Task objective:
Give again, word for word, every line in the entries below from the line with "Webhosting s Elemento" up to and including the line with "bezieht sich auf", and no other line.

[Collected data]
· · · ·

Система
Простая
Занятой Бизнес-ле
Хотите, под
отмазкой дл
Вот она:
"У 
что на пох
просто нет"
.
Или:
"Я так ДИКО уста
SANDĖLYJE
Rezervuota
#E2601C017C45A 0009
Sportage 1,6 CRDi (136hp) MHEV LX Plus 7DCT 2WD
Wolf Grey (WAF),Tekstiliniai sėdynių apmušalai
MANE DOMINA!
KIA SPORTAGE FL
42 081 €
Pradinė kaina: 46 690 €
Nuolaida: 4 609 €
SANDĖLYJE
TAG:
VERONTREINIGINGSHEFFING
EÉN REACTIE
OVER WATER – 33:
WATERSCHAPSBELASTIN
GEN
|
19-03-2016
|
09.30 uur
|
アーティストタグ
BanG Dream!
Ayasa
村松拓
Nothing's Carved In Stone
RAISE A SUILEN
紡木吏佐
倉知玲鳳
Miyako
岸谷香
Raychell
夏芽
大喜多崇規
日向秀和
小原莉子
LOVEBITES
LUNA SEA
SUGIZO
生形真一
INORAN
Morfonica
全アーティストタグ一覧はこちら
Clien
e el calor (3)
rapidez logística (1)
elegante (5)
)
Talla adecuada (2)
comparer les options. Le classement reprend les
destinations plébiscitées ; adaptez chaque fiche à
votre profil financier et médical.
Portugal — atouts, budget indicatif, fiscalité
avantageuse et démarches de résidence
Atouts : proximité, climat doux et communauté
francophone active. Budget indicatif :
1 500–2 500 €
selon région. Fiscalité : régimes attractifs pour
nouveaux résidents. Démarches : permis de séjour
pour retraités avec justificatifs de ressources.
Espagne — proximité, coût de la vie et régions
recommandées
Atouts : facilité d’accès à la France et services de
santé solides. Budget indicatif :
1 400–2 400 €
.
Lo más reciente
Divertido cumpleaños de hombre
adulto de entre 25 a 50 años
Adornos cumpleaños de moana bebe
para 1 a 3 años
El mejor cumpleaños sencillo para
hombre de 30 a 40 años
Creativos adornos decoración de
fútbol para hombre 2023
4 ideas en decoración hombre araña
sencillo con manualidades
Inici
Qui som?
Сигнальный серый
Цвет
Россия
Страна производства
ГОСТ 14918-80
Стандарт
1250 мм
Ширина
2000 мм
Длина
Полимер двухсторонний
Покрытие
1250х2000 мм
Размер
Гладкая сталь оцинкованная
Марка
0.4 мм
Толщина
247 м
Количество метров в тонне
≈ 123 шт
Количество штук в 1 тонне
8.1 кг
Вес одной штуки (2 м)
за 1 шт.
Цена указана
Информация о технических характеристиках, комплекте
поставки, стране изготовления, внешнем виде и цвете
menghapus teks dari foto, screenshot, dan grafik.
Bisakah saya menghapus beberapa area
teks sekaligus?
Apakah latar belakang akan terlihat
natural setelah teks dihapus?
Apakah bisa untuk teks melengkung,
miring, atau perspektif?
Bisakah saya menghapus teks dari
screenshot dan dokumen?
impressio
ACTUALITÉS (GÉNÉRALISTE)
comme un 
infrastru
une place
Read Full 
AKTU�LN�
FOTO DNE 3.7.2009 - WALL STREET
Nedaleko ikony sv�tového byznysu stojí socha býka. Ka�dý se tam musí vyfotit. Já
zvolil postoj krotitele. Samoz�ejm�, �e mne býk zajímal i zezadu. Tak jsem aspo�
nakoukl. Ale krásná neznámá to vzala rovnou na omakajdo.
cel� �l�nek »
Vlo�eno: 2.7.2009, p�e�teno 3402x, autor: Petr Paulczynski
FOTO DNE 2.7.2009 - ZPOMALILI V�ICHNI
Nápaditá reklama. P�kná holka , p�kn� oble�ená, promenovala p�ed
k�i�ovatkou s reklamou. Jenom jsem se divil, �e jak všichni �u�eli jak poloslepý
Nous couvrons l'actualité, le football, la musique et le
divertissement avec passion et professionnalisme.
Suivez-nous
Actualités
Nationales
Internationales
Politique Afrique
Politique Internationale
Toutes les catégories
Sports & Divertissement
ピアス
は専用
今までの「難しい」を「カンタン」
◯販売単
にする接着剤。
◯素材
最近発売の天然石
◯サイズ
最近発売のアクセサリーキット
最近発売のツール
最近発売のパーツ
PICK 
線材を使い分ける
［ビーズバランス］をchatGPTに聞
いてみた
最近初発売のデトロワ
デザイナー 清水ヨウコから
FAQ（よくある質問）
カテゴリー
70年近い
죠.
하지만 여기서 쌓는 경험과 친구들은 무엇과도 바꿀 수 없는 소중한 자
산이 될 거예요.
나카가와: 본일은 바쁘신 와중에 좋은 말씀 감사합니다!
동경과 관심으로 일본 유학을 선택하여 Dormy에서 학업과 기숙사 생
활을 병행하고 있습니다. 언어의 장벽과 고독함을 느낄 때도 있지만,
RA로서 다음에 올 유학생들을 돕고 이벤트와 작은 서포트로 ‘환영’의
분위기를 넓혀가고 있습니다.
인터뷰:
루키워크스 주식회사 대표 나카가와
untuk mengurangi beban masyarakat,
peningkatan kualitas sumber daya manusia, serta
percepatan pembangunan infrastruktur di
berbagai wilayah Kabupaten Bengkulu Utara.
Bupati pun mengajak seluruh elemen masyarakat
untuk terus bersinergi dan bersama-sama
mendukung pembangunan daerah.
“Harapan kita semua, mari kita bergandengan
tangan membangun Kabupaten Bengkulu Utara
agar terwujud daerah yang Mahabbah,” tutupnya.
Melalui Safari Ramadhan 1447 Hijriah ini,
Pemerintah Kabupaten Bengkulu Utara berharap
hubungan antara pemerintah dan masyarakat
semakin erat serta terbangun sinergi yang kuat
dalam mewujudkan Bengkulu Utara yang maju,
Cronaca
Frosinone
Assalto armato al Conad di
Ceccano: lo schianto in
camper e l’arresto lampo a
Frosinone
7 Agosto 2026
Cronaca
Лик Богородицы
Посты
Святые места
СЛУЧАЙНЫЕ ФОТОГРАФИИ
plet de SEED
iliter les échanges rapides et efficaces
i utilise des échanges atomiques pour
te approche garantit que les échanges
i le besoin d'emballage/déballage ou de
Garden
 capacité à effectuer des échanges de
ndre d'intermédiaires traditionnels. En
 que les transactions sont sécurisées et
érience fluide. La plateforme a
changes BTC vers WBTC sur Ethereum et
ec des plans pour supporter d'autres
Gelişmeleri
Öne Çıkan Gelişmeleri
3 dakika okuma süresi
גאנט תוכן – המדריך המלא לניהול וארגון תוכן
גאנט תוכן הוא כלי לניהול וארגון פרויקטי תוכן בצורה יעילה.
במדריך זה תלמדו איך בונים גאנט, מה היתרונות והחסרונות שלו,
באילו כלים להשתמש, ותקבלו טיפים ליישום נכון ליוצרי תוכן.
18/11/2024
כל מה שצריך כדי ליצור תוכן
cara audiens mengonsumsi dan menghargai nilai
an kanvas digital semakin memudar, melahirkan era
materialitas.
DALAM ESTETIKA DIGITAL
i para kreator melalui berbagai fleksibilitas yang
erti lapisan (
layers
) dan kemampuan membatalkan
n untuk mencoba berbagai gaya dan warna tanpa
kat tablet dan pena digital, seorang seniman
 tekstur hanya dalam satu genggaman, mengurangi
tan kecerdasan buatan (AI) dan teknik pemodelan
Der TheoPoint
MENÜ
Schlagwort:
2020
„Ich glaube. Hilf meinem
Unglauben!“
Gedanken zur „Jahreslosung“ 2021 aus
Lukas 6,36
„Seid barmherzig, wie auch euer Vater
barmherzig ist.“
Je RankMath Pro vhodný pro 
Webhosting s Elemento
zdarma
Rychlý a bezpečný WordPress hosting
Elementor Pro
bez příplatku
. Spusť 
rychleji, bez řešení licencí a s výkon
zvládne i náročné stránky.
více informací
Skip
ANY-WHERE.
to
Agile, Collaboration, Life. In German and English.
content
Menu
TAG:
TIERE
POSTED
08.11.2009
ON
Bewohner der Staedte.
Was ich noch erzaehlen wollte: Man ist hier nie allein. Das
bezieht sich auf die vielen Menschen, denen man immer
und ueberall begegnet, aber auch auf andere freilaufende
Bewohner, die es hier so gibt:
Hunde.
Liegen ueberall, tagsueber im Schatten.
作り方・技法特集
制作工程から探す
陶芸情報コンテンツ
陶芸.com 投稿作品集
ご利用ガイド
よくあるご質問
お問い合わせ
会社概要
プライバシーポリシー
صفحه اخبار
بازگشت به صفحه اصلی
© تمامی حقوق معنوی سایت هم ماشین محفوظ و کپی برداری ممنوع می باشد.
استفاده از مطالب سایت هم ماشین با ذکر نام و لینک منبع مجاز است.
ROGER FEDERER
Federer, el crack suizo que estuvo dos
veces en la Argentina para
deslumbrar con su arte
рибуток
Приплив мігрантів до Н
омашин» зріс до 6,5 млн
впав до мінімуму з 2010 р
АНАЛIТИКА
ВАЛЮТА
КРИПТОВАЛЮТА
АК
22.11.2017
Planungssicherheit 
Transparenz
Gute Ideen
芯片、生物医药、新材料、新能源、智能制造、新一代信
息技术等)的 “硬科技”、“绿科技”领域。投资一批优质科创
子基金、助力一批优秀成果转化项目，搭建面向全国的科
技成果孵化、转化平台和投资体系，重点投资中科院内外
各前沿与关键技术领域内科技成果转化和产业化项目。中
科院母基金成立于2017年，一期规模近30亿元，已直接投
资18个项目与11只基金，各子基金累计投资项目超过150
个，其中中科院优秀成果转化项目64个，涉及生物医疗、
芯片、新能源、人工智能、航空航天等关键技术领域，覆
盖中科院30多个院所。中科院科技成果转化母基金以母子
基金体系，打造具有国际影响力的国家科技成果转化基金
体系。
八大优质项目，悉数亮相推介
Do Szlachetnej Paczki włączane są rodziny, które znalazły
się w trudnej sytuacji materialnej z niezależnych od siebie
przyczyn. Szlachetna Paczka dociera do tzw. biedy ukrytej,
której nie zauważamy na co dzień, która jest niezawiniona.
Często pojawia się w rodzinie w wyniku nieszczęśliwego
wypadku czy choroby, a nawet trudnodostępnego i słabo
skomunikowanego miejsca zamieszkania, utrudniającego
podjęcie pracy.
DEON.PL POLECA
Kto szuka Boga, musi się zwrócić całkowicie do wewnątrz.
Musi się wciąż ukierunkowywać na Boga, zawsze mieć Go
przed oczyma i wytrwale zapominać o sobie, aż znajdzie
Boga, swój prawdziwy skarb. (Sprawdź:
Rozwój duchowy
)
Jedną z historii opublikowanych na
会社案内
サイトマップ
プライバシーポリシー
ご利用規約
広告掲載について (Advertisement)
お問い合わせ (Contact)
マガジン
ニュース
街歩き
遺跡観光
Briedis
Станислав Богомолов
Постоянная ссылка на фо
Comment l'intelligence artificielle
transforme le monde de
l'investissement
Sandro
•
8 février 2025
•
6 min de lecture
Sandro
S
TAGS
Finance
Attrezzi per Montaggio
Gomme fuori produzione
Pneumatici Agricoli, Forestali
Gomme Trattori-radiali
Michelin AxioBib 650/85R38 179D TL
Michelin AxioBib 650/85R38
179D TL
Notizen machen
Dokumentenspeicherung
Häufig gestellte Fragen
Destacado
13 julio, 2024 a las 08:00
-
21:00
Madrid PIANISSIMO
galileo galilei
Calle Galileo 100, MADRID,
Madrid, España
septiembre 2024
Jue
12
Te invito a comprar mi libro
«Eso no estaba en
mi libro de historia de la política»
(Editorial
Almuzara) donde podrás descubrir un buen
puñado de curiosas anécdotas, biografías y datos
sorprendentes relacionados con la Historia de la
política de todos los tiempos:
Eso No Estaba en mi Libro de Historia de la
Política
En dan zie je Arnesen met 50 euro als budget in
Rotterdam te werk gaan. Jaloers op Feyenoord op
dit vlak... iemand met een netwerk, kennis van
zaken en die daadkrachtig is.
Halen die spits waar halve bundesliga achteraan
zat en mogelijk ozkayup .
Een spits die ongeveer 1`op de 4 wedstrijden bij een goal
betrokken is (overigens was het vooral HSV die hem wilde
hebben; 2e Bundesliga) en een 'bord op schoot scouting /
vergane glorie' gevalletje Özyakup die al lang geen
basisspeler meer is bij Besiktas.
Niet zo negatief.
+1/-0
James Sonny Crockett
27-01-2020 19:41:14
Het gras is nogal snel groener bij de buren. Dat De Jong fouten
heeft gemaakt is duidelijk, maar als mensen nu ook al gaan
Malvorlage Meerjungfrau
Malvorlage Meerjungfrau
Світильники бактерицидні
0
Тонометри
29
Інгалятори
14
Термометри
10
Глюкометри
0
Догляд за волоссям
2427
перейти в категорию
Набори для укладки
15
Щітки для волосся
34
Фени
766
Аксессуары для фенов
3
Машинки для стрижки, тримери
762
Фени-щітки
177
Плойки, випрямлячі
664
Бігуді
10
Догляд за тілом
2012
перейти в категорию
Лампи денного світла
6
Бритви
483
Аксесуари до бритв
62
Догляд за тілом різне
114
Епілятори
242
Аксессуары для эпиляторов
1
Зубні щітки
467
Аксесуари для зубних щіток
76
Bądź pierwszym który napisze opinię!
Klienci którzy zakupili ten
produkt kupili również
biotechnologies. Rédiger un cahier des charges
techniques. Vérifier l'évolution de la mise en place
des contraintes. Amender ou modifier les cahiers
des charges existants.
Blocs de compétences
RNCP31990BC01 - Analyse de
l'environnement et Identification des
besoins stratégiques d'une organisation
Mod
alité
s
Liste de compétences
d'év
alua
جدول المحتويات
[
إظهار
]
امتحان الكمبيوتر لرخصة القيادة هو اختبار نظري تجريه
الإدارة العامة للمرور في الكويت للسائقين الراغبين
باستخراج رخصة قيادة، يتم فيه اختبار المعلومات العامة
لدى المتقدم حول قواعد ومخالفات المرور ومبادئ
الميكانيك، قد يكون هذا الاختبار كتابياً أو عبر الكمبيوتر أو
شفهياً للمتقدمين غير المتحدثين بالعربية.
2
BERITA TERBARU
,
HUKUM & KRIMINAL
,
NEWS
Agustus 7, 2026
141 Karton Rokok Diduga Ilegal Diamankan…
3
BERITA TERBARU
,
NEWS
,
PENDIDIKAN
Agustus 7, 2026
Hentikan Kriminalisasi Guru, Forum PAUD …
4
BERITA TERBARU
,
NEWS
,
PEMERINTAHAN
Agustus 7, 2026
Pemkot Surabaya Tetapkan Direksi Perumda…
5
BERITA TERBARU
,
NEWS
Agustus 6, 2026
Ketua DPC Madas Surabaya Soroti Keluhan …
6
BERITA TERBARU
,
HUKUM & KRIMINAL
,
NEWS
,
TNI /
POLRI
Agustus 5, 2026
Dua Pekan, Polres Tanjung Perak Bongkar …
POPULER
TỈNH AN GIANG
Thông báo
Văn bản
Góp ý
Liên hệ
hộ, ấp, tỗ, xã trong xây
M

· · · ·

Output of the exercise:
Webhosting s Elemento
zdarma
Rychlý a bezpečný WordPress hosting
Elementor Pro
bez příplatku
. Spusť 
rychleji, bez řešení licencí a s výkon
zvládne i náročné stránky.
více informací
Skip
ANY-WHERE.
to
Agile, Collaboration, Life. In German and English.
content
Menu
TAG:
TIERE
POSTED
08.11.2009
ON
Bewohner der Staedte.
Was ich noch erzaehlen wollte: Man ist hier nie allein. Das
bezieht sich auf die vielen Menschen, denen man immer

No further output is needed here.